During the last week of the Legislature Randy introduced a Private Members Bill, the Public Accountability and Lobbyist Transparency Act, 2019, which, if passed, will provide a much more robust framework to ensure elected members and public servants act in a fashion more in keeping with our expectations, and to limit the undue influence that some lobbyists have over government.
You can read the summary below:
The Legislative Assembly Act, 1990 is amended to stiffen penalties for violations of the Act, and under certain circumstances, require the Speaker to report a complaint to the Commissioner of the OPP or the Canadian Director of Public Prosecutions, where appropriate.
Currently there is no prescribed or defined process for the Assembly to investigate a breach of the Act.
The Lobbyist Registration Act, 1998 is amended to incorporate similar requirements within the Federal Lobbyist Registration Act such as the requirement for more timely and detailed reporting by lobbyists and representatives of lobbyists firms of their meetings with members of the Executive Council and further requires members of the Executive Council to also report meetings with lobbyists. It also permits Members of the Assembly who have reasonable and probable grounds that a person has violated the Act to request the registrar investigate the complaint. Finally, penalties for violating the Act are increased.
The Members Integrity Act, 1994 is amended to allow any individual to file a complaint with the Integrity Commissioner should they feel there is reasonable and probable grounds that a Member has violated the Act; an inquiry may be conducted by the Commissioner, with a report provided to the House. It also compels the Government House Leader bring the report to the House for response. Currently only MPP’s may request the Integrity Commissioner to investigate a potential violation of the Act and no consequences exist if the government does not act upon the report.

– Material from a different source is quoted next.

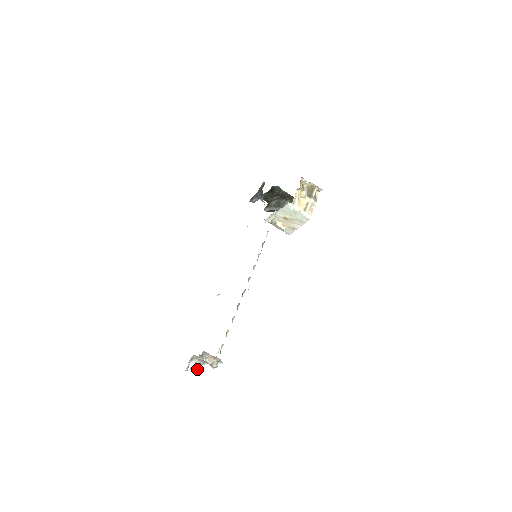
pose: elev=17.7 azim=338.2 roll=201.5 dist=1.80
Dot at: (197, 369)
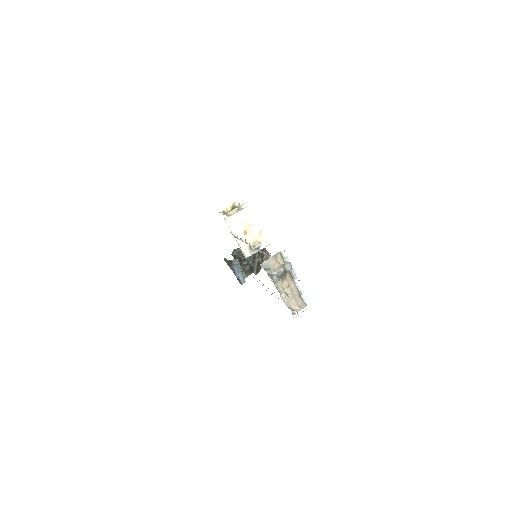
Dot at: (279, 280)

The Public Service of Ontario Act, 2006 is amended to allow any individual to make a disclosure of wrongdoing to the Integrity Commissioner, who may then investigate and make a report.
Currently only another member of the Public Service may request an investigation into potential wrongdoing. Furthermore, the outcome of the investigation is not made public and there is no penalty or punitive action available that can be administered.
The Act protects or maintains protection for whistleblowers and provides the Commissioners the discretion to reject complaints that are without merit.